TASK DESCRIPTION: Write out every entry below exactly as it appears. Pictures do not belong in the copy.

Recorded data:
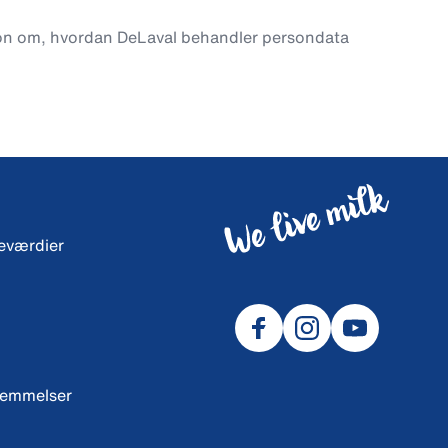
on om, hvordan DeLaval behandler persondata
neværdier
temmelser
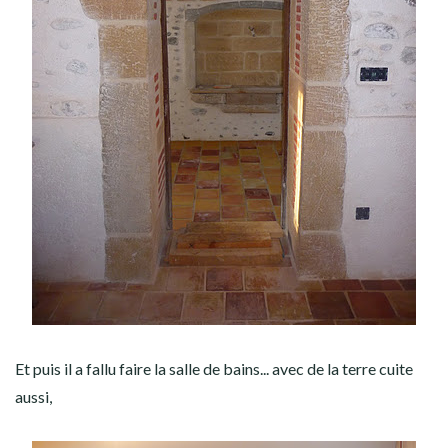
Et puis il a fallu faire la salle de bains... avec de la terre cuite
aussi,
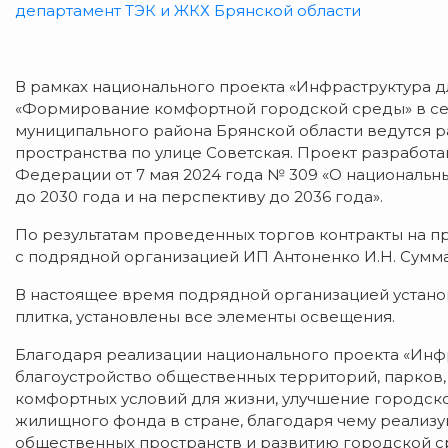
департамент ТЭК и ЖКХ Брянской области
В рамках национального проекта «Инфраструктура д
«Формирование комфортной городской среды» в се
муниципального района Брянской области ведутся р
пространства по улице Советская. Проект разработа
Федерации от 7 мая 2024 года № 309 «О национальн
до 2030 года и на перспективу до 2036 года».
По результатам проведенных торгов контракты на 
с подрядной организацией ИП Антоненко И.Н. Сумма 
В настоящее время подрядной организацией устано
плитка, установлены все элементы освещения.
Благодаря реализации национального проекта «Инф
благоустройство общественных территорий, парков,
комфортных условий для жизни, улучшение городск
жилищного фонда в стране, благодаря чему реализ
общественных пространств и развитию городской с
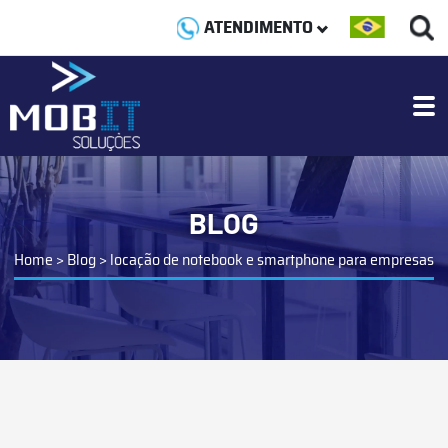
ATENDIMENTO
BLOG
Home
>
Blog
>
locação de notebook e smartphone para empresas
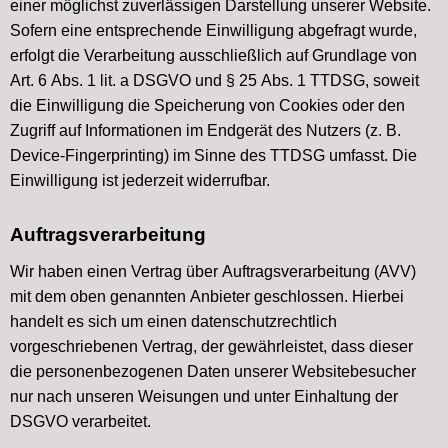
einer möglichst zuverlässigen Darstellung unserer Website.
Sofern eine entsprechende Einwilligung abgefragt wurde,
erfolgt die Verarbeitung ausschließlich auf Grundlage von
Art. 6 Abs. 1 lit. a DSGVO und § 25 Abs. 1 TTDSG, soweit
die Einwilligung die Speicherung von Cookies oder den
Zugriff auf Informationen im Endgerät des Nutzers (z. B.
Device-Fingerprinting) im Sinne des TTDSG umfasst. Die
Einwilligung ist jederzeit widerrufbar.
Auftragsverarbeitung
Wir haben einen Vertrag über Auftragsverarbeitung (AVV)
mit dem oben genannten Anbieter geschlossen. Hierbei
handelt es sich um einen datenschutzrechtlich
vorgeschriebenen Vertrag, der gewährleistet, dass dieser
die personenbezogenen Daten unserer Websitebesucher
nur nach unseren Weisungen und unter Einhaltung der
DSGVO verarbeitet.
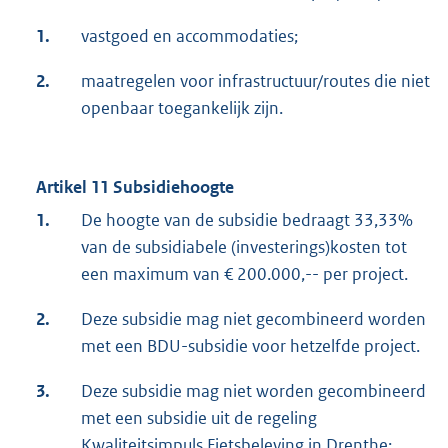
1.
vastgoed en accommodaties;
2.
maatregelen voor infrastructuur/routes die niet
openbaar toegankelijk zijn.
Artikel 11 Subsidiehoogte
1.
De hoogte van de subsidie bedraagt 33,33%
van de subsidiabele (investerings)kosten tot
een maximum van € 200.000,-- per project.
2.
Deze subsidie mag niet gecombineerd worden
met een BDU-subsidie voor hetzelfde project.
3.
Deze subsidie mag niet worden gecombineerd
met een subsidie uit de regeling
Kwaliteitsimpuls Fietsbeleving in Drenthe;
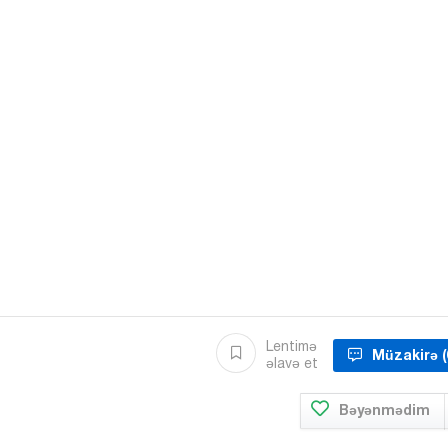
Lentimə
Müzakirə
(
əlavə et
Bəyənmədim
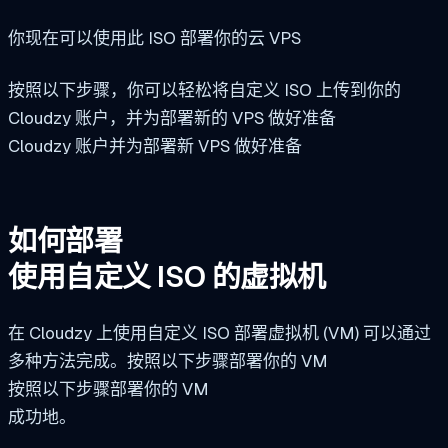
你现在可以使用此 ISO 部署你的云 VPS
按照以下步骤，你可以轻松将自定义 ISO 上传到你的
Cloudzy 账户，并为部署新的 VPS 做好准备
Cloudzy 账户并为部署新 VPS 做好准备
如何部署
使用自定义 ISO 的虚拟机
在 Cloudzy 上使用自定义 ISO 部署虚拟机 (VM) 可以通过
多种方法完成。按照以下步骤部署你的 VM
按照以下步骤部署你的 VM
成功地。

OUTPUT OF THE TASK:
on om, hvordan DeLaval behandler persondata
neværdier
temmelser
Et puis il a fallu faire la salle de bains... avec de la terre cuite
aussi,
департамент ТЭК и ЖКХ Брянской области
В рамках национального проекта «Инфраструктура д
«Формирование комфортной городской среды» в се
муниципального района Брянской области ведутся р
пространства по улице Советская. Проект разработа
Федерации от 7 мая 2024 года № 309 «О национальн
до 2030 года и на перспективу до 2036 года».
По результатам проведенных торгов контракты на 
с подрядной организацией ИП Антоненко И.Н. Сумма 
В настоящее время подрядной организацией устано
плитка, установлены все элементы освещения.
Благодаря реализации национального проекта «Инф
благоустройство общественных территорий, парков,
комфортных условий для жизни, улучшение городск
жилищного фонда в стране, благодаря чему реализ
общественных пространств и развитию городской с
ATENDIMENTO
BLOG
Home
>
Blog
>
locação de notebook e smartphone para empresas
einer möglichst zuverlässigen Darstellung unserer Website.
Sofern eine entsprechende Einwilligung abgefragt wurde,
erfolgt die Verarbeitung ausschließlich auf Grundlage von
Art. 6 Abs. 1 lit. a DSGVO und § 25 Abs. 1 TTDSG, soweit
die Einwilligung die Speicherung von Cookies oder den
Zugriff auf Informationen im Endgerät des Nutzers (z. B.
Device-Fingerprinting) im Sinne des TTDSG umfasst. Die
Einwilligung ist jederzeit widerrufbar.
Auftragsverarbeitung
Wir haben einen Vertrag über Auftragsverarbeitung (AVV)
mit dem oben genannten Anbieter geschlossen. Hierbei
handelt es sich um einen datenschutzrechtlich
vorgeschriebenen Vertrag, der gewährleistet, dass dieser
die personenbezogenen Daten unserer Websitebesucher
nur nach unseren Weisungen und unter Einhaltung der
DSGVO verarbeitet.
1.
vastgoed en accommodaties;
2.
maatregelen voor infrastructuur/routes die niet
openbaar toegankelijk zijn.
Artikel 11 Subsidiehoogte
1.
De hoogte van de subsidie bedraagt 33,33%
van de subsidiabele (investerings)kosten tot
een maximum van € 200.000,-- per project.
2.
Deze subsidie mag niet gecombineerd worden
met een BDU-subsidie voor hetzelfde project.
3.
Deze subsidie mag niet worden gecombineerd
met een subsidie uit de regeling
Kwaliteitsimpuls Fietsbeleving in Drenthe;
Lentimə
Müzakirə
(
əlavə et
Bəyənmədim
你现在可以使用此 ISO 部署你的云 VPS
按照以下步骤，你可以轻松将自定义 ISO 上传到你的
Cloudzy 账户，并为部署新的 VPS 做好准备
Cloudzy 账户并为部署新 VPS 做好准备
如何部署
使用自定义 ISO 的虚拟机
在 Cloudzy 上使用自定义 ISO 部署虚拟机 (VM) 可以通过
多种方法完成。按照以下步骤部署你的 VM
按照以下步骤部署你的 VM
成功地。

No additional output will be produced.